を、そのまま「やるべき(何を?)こと」として盛り込んでしまいます。けれども、それらは本来、顧客が抱えている課題の一候補に対する解決策の、さらに一候補にしかすぎないわけです。

だから、それは事業機会などでは決してないし、ソリューションレベルに自分たちの開発したい解決策を書き込んでおいて、そこから逆算してオポチュニティをでっち上げることも厳禁です。これをやってしまうと、顧客にヒアリングしに行ったとき、強烈な確証バイアスにハマるからです。

レベル3:ソリューション(解決策)

そして初めて、そのオポチュニティの下に、複数のソリューション案を並べます。ここで重要なのは、最初に思いついた解決策を正解扱いしないことです。開発現場では、一度ソリューションが決まった瞬間に、それが既定路線になってしまいがちです。その結果、本当はもっと筋のいい案があるかもしれないのに、
チーム全体が「決まった案を予定どおり作ること」に集中し始めます。

しかし、コンティニュアス・ディスカバリーの前提では、ソリューションは仮説です。しかも一つではなく、複数並べて比較されるべき仮説です。

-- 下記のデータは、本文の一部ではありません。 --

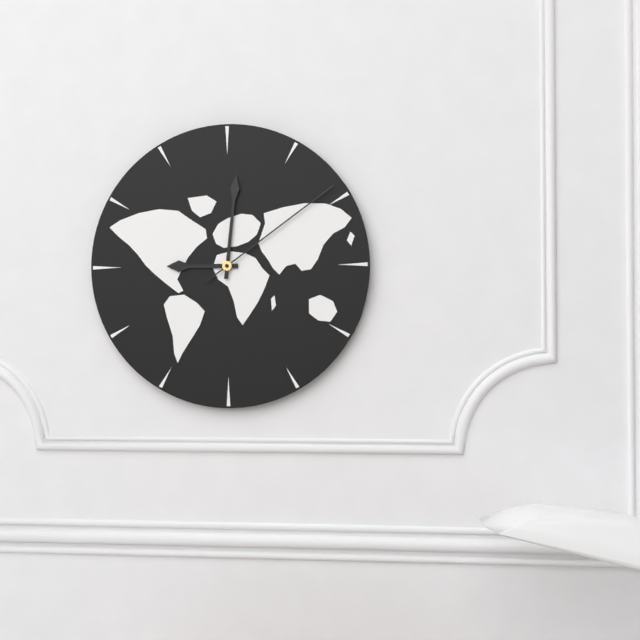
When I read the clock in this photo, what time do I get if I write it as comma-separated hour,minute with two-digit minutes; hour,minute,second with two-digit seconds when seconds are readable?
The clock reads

つまり、オポチュニティ・ソリューション・ツリーは、「正解の機能」を一つ選んでそこへ突っ込むための道具ではありません。顧客が抱える事業機会に対して、どの解き方が筋がよいのかを、いくつか並べて考えるための道具なのです。

レベル4:エクスペリメント(テスト)

ここで重要なのは、コンティニュアス・ディスカバリーでは、ソリューションそのものをいきなり検証するのではない、という点です。テレサが繰り返し述べているのは、私たちが検証すべきなのはソリューションそのものではなく、そのソリューションが成り立つと私たちが信じているアサンプション(前提仮説)だ、ということです。

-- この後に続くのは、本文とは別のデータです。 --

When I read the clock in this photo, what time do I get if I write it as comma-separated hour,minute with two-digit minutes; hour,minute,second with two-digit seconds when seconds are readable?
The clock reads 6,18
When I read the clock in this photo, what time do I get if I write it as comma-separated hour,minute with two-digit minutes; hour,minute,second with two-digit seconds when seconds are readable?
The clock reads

たとえば、ある機能案を思いついたとします。このとき本当に問うべきなのは、

  • 顧客は本当にこの課題を強く感じているのか。
  • この解き方は、その課題を本当に軽減するのか。
  • 顧客はこの使い方を自然に理解できるのか。
  • 技術的・法務的・運用的に実現可能なのか。

といった、ソリューションの背後に隠れている、そのソリューション仮説を成立させている前提仮説です。したがって、オポチュニティ・ソリューション・ツリーの「テスト」の段階で行うべきことは、「このソリューションのプロトタイプを市場に出してみること」ではありません。そうではなく、このソリューションが成り立つために、絶対に正しくなければならない前提は何かを特定し、その中でも最も危ない前提仮説から順に、小さく、早く、安く検証していくことです。

この考え方に立つと、コンティニュアス・ディスカバリーの進捗とは、「どれだけ機能を作ったか」ではなく、どれだけ重要な前提仮説を潰せたか、あるいは、どれだけ危険な思い込みを早く否定できたか、で測るべきだ、ということになります。

つまり、ガントチャートが予定との差分を示し、バックログが作業の一覧を示すのに対して、オポチュニティ・ソリューション・ツリーは、顧客理解がどこまで進み、どの事業機会が本当に重要だと分かり、どの解決策の筋がよさそうで、どの前提仮説が正しいと証明され、どの思い込みが否定されたのか、を可視化するための道具なのです。

私がこの考え方を高く評価しているのは、このツリーが、開発チームの視線を「造ること」から「顧客価値とは何か?を考え抜くこと」へと、強制的に引き戻すからです。そして、新規事業や新製品開発で本当に必要なのは、まさにこの視線の切り替えだと思っています。